■ **Task item**
Rewrite the lines starting with the line that contains "Saltar al contenido" and going on through the last of the lines, swapping every "USD" for "US$" and keeping everything else the same. Leave the pictures out of your answer.

____

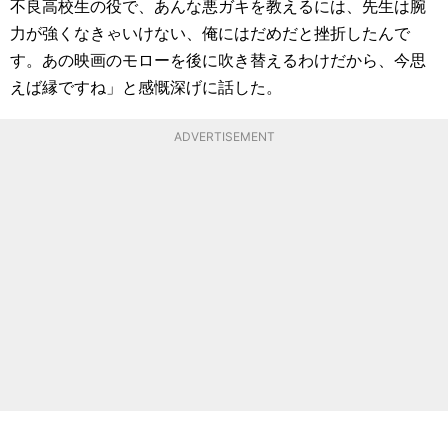
不良高校生の役で、あんな悪ガキを教えるには、先生は腕
力が強くなきゃいけない、俺にはだめだと挫折したんで
す。あの映画のモローを後に吹き替えるわけだから、今思
えば縁ですね」と感慨深げに話した。
ADVERTISEMENT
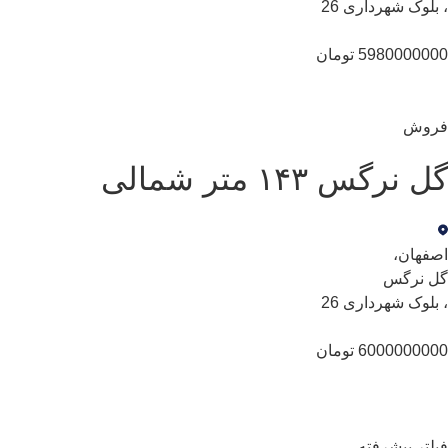
،
بلوک شهرداری 26
5980000000 تومان
فروش
گل نرگس ۱۴۳ متر شمالی
اصفهان
،
گل نرگس
،
بلوک شهرداری 26
6000000000 تومان
فیلتر پیشرفته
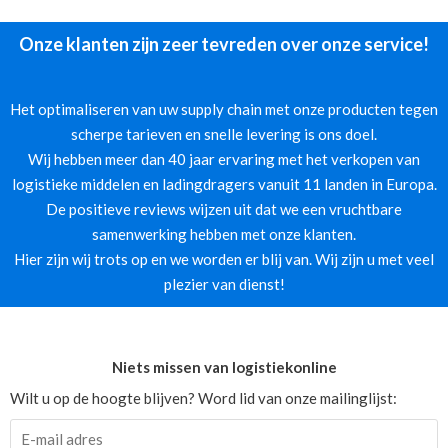
Onze klanten zijn zeer tevreden over onze service!
Het optimaliseren van uw supply chain met onze producten tegen
scherpe tarieven en snelle levering is ons doel.
Wij hebben meer dan 40 jaar ervaring met het verkopen van
logistieke middelen en ladingdragers vanuit 11 landen in Europa.
De positieve reviews wijzen uit dat we een vruchtbare
samenwerking hebben met onze klanten.
Hier zijn wij trots op en we worden er blij van. Wij zijn u met veel
plezier van dienst!
Niets missen van logistiekonline
Wilt u op de hoogte blijven? Word lid van onze mailinglijst:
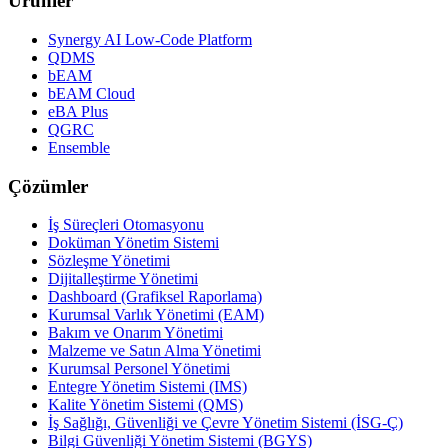
Ürünler
Synergy AI Low-Code Platform
QDMS
bEAM
bEAM Cloud
eBA Plus
QGRC
Ensemble
Çözümler
İş Süreçleri Otomasyonu
Doküman Yönetim Sistemi
Sözleşme Yönetimi
Dijitalleştirme Yönetimi
Dashboard (Grafiksel Raporlama)
Kurumsal Varlık Yönetimi (EAM)
Bakım ve Onarım Yönetimi
Malzeme ve Satın Alma Yönetimi
Kurumsal Personel Yönetimi
Entegre Yönetim Sistemi (IMS)
Kalite Yönetim Sistemi (QMS)
İş Sağlığı, Güvenliği ve Çevre Yönetim Sistemi (İSG-Ç)
Bilgi Güvenliği Yönetim Sistemi (BGYS)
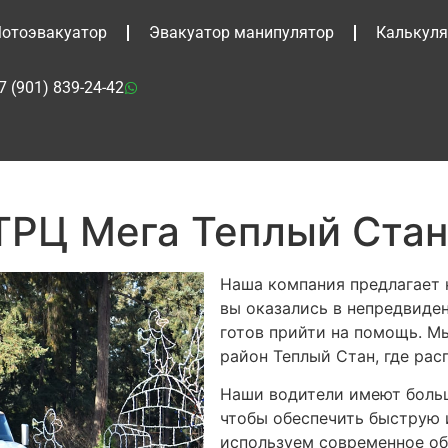
отоэвакуатор
Эвакуатор манипулятор
Калькуля
7 (901) 839-24-42
ТРЦ Мега Теплый Стан
Наша компания предлагает 
вы оказались в непредвиден
готов прийти на помощь. Мы
район Теплый Стан, где рас
Наши водители имеют больш
чтобы обеспечить быструю 
используем современное об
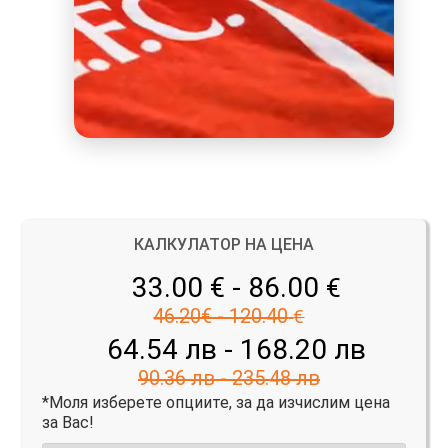
КАЛКУЛАТОР НА ЦЕНА
33.00 € - 86.00
€
46.20€ - 120.40
€
64.54 лв - 168.20 лв
90.36 лв - 235.48 лв
*Моля изберете опциите, за да изчислим цена
за Вас!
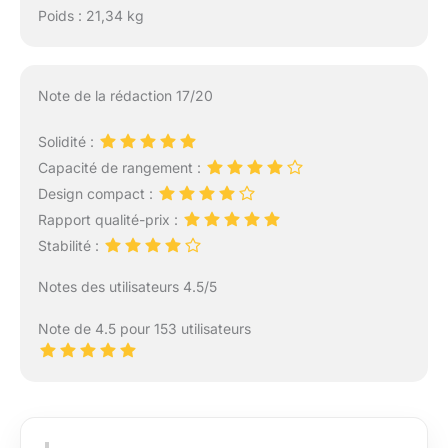
Poids : 21,34 kg
Note de la rédaction 17/20
Solidité :
Capacité de rangement :
Design compact :
Rapport qualité-prix :
Stabilité :
Notes des utilisateurs 4.5/5
Note de 4.5 pour 153 utilisateurs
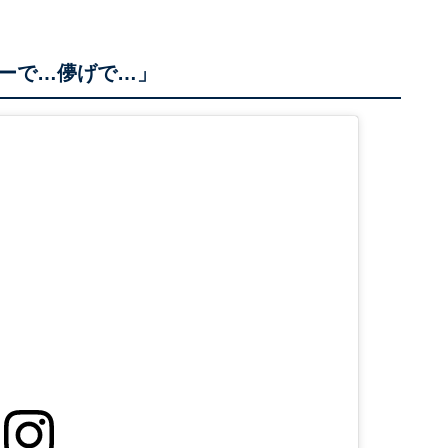
ーで…儚げで…」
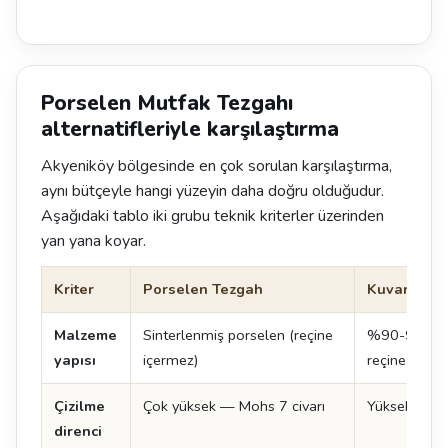
Porselen Mutfak Tezgahı
alternatifleriyle karşılaştırma
Akyeniköy bölgesinde en çok sorulan karşılaştırma,
aynı bütçeyle hangi yüzeyin daha doğru olduğudur.
Aşağıdaki tablo iki grubu teknik kriterler üzerinden
yan yana koyar.
Kriter
Porselen Tezgah
Kuvars Tez
Malzeme
Sinterlenmiş porselen (reçine
%90-93 kuva
yapısı
içermez)
reçine + pi
Çizilme
Çok yüksek — Mohs 7 civarı
Yüksek — M
direnci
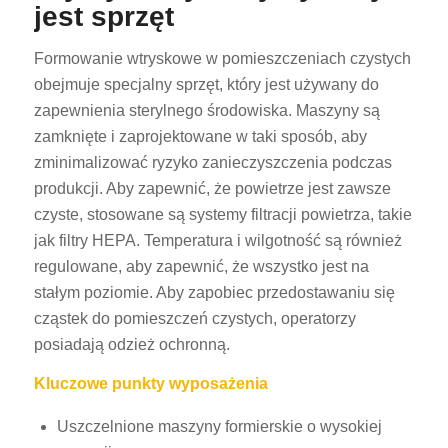
jest sprzęt
Formowanie wtryskowe w pomieszczeniach czystych
obejmuje specjalny sprzęt, który jest używany do
zapewnienia sterylnego środowiska. Maszyny są
zamknięte i zaprojektowane w taki sposób, aby
zminimalizować ryzyko zanieczyszczenia podczas
produkcji. Aby zapewnić, że powietrze jest zawsze
czyste, stosowane są systemy filtracji powietrza, takie
jak filtry HEPA. Temperatura i wilgotność są również
regulowane, aby zapewnić, że wszystko jest na
stałym poziomie. Aby zapobiec przedostawaniu się
cząstek do pomieszczeń czystych, operatorzy
posiadają odzież ochronną.
Kluczowe punkty wyposażenia
Uszczelnione maszyny formierskie o wysokiej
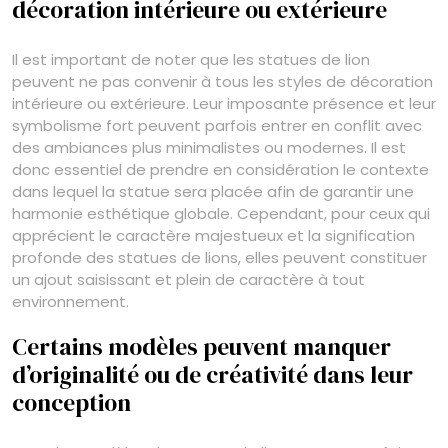
décoration intérieure ou extérieure
Il est important de noter que les statues de lion
peuvent ne pas convenir à tous les styles de décoration
intérieure ou extérieure. Leur imposante présence et leur
symbolisme fort peuvent parfois entrer en conflit avec
des ambiances plus minimalistes ou modernes. Il est
donc essentiel de prendre en considération le contexte
dans lequel la statue sera placée afin de garantir une
harmonie esthétique globale. Cependant, pour ceux qui
apprécient le caractère majestueux et la signification
profonde des statues de lions, elles peuvent constituer
un ajout saisissant et plein de caractère à tout
environnement.
Certains modèles peuvent manquer
d’originalité ou de créativité dans leur
conception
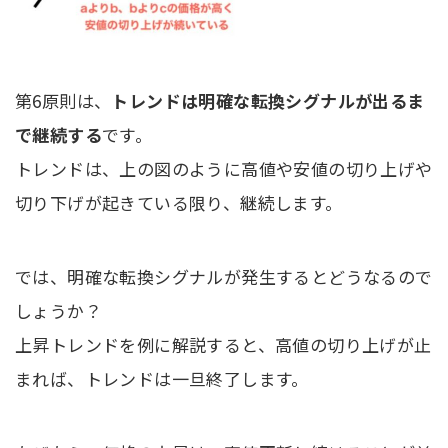
第6原則は、
トレンドは明確な転換シグナルが出るま
で継続する
です。
トレンドは、上の図のように高値や安値の切り上げや
切り下げが起きている限り、継続します。
では、明確な転換シグナルが発生するとどうなるので
しょうか？
上昇トレンドを例に解説すると、高値の切り上げが止
まれば、トレンドは一旦終了します。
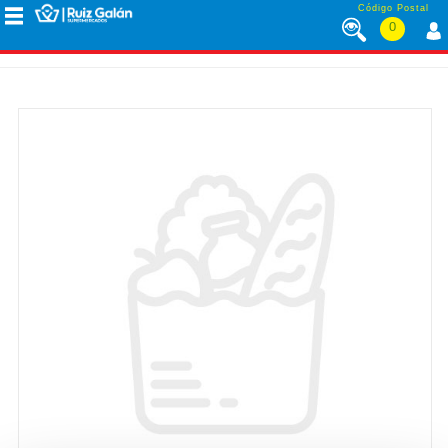
Saltar al contenido
Código Postal
0
MENÚ
CORPORATIVO
ALIMENTACIÓN
DESAYUNO
Y
MERIENDA
LÁCTEOS
CONGELADOS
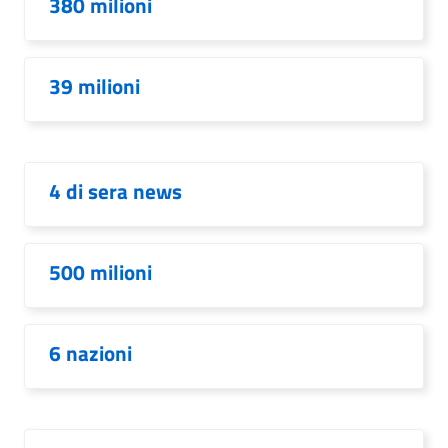
380 milioni
39 milioni
4 di sera news
500 milioni
6 nazioni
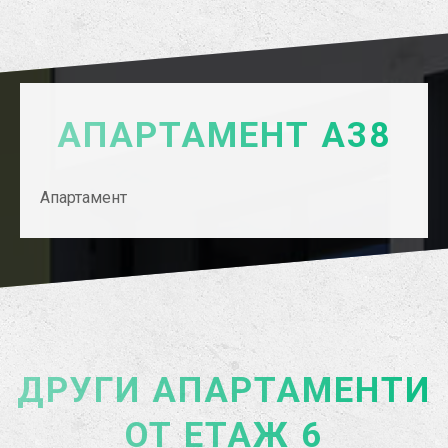
АПАРТАМЕНТ А38
Апартамент
ДРУГИ АПАРТАМЕНТИ
ОТ ЕТАЖ 6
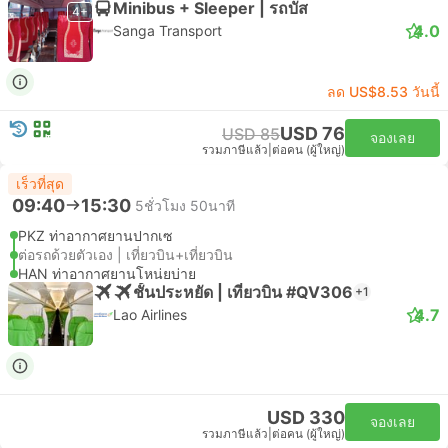
Minibus + Sleeper | รถบัส
4+
4.0
Sanga Transport
ลด US$8.53 วันนี้
USD 76
USD 85
จองเลย
รวมภาษีแล้ว
|
ต่อคน (ผู้ใหญ่)
เร็วที่สุด
09:40
15:30
5ชั่วโมง 50นาที
PKZ ท่าอากาศยานปากเซ
ต่อรถด้วยตัวเอง | เที่ยวบิน+เที่ยวบิน
HAN ท่าอากาศยานโหน่ยบ่าย
ชั้นประหยัด | เที่ยวบิน #QV306
+1
4.7
Lao Airlines
USD 330
จองเลย
รวมภาษีแล้ว
|
ต่อคน (ผู้ใหญ่)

____

■ **Task result**
Saltar al contenido
Código Postal
0
MENÚ
CORPORATIVO
ALIMENTACIÓN
DESAYUNO
Y
MERIENDA
LÁCTEOS
CONGELADOS
380 milioni
39 milioni
4 di sera news
500 milioni
6 nazioni
АПАРТАМЕНТ А38
Апартамент
ДРУГИ АПАРТАМЕНТИ
ОТ ЕТАЖ 6
Minibus + Sleeper | รถบัส
4+
4.0
Sanga Transport
ลด US$8.53 วันนี้
US$ 76
US$ 85
จองเลย
รวมภาษีแล้ว
|
ต่อคน (ผู้ใหญ่)
เร็วที่สุด
09:40
15:30
5ชั่วโมง 50นาที
PKZ ท่าอากาศยานปากเซ
ต่อรถด้วยตัวเอง | เที่ยวบิน+เที่ยวบิน
HAN ท่าอากาศยานโหน่ยบ่าย
ชั้นประหยัด | เที่ยวบิน #QV306
+1
4.7
Lao Airlines
US$ 330
จองเลย
รวมภาษีแล้ว
|
ต่อคน (ผู้ใหญ่)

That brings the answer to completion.